Comete, piccole culle?

La teoria che individua nelle comete le portatrici della vita sulla Terra esiste da molto tempo ed ha sempre sollevato dubbi. Recenti analisi ottenute a seguito della missione Deep Impact sembrano dargli nuovo vigore.
La missione Deep Impact mandò nel 2005 una sonda a colpire la cometa Tempel 1, producendo un profondo cratere e lanciando all’esterno materiale nascosto sotto la superficie. Le prime analisi hanno mostrato qualcosa di particolarmente interessante ed anche inaspettato. Invece di ghiaccio solido, si è notata la presenza di una specie di argilla, che necessita acqua allo stato liquido per formarsi. Questo risultato ha sollevato immediatamente l’interesse dei fautori dell’origine della vita nelle comete, in particolare il Prof. Chandra Wickramasinghe dell’Università di Cardiff.

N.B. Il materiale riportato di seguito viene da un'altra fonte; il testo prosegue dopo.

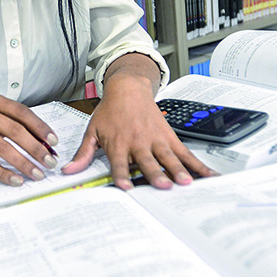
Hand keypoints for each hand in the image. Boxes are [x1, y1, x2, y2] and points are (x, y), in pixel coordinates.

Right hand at [0, 90, 59, 186]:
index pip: (22, 112)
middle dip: (35, 148)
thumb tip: (44, 145)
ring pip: (3, 147)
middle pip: (15, 130)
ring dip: (23, 163)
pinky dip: (3, 173)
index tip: (53, 142)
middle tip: (49, 162)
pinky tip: (16, 179)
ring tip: (36, 173)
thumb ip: (14, 126)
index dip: (40, 128)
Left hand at [63, 58, 212, 189]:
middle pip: (148, 162)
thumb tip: (68, 171)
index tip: (126, 187)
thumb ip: (83, 154)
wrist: (128, 89)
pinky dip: (197, 165)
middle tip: (164, 186)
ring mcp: (156, 141)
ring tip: (186, 183)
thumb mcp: (93, 131)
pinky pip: (185, 154)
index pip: (119, 163)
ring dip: (178, 170)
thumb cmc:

Insieme ad alcuni colleghi egli ha ipotizzato che, all’origine del sistema solare, le comete potevano contenere acqua allo stato liquido al di sotto della crosta superficiale. Esse infatti sono state investite dal materiale proveniente dall’esplosione di una supernova, in cui doveva essere presente l’alluminio-26, altamente radioattivo ed in grado di riscaldare gli interni cometari e mantenere “mari” sotterranei di acqua liquida per parecchi milioni di anni. Ancora oggi, all’avvicinarsi di una cometa al Sole, le parti interne potrebbero sciogliersi e produrre quella specie di argilla osservata durante la missione Deep Impact.
A questo punto gli ingredienti per la vita ci sarebbero tutti: le molecole organiche complesse, l’acqua allo stato liquido e l’argilla che è considerata un ottimo catalizzatore per produrre composti organici sempre più elaborati. Le comete sarebbero quindi state vere e proprie incubatrici, in cui la vita si sarebbe lentamente sviluppata per essere poi “depositata” sulla Terra. Sicuramente la cosa non è così semplice e le prove non certo decisive. Tuttavia, questi nuovi risultati aprono possibilità altamente suggestive.